Discord officially identified the vendor as 5CA, a Netherlands-based customer experience and support firm that handled customer service tickets, including age verification appeals.
Key Details of the Breach
- Date of Intrusion: September 20, 2025 (access reportedly lasted up to 58 hours in some reports)
- Affected Users: Approximately 70,000 users worldwide who had interacted with Discord's Customer Support or Trust & Safety teams (specifically those submitting government-issued ID photos for age-related appeals).
- Exposed Data:
- Government ID photos (e.g., passports, driver's licenses, often with selfies).
- Names, usernames, email addresses, IP addresses.
- Limited billing information and support ticket contents.
- Not Exposed: Full credit card details, passwords, or general user messages/activity outside support interactions.
- Cause; Access gained through 5CA's support environment (likely via Zendesk ticketing system). Reports suggest social engineering (e.g., phishing a support agent) rather than a direct system exploit.
- Attackers; Group calling themselves "Scattered Lapsus$ Hunters" (or similar).

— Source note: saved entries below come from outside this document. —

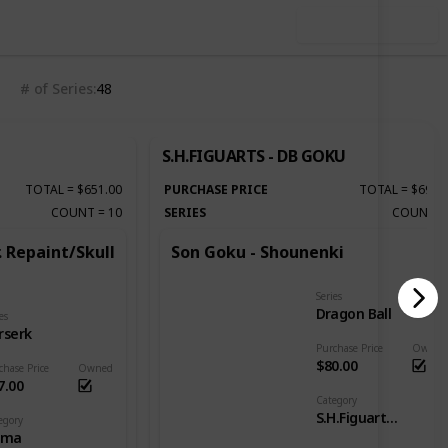
Use this list
# of Series
48
S.H.FIGUARTS - DB GOKU
TOTAL
=
$651.00
PURCHASE PRICE
TOTAL
=
$690.
COUNT
=
10
SERIES
COUNT
. Repaint/Skull
Son Goku - Shounenki
Series
Dragon Ball
es
rserk
Purchase Price
Owned
$80.00
chase Price
Owned
7.00
Category
S.H.Figuarts - DB Goku
egory
gma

They exfiltrated ~1.5–1.6 TB of data, attempted extortion, and leaked samples (including redacted user data and ID photos) when Discord refused to pay.
Discord emphasized: "This was not a breach of Discord [systems], but rather a breach of a third-party service provider, 5CA."
Dispute with 5CA
5CA issued statements denying direct responsibility:
- No hack of their systems.
- They did not handle or store government-issued IDs for Discord.
- Incident likely due to "human error" by a single employee (e.g., falling for phishing, granting unauthorized access to Discord's ticketing system).
This created conflicting narratives, with some reports highlighting risks in third-party vendor chains.
Response and Aftermath
- Discord revoked 5CA's access, hired forensics experts, notified affected users via email, and cooperated with law enforcement.
- Terminated relationship with 5CA.
- No evidence of widespread data dumping on dark web forums (as of late 2025 searches), but samples were shared publicly by attackers.
- The breach highlighted risks of mandatory age verification (driven by laws like UK's Online Safety Act and EU regulations), where sensitive IDs are collected and stored by vendors.
Current Status (as of January 2026)
The incident occurred in fall 2025 and appears resolved with no major new developments. No widespread identity theft directly tied to this breach has been reported en masse. If you submitted an ID for verification and interacted with support recently, check your email for Discord notifications and monitor for identity fraud (e.g., via credit freezes or monitoring services).
This event underscores third-party supply chain risks—Discord's core systems were secure, but vendor access created vulnerability. For privacy concerns, enable 2FA, limit shared data, and be cautious with verification processes.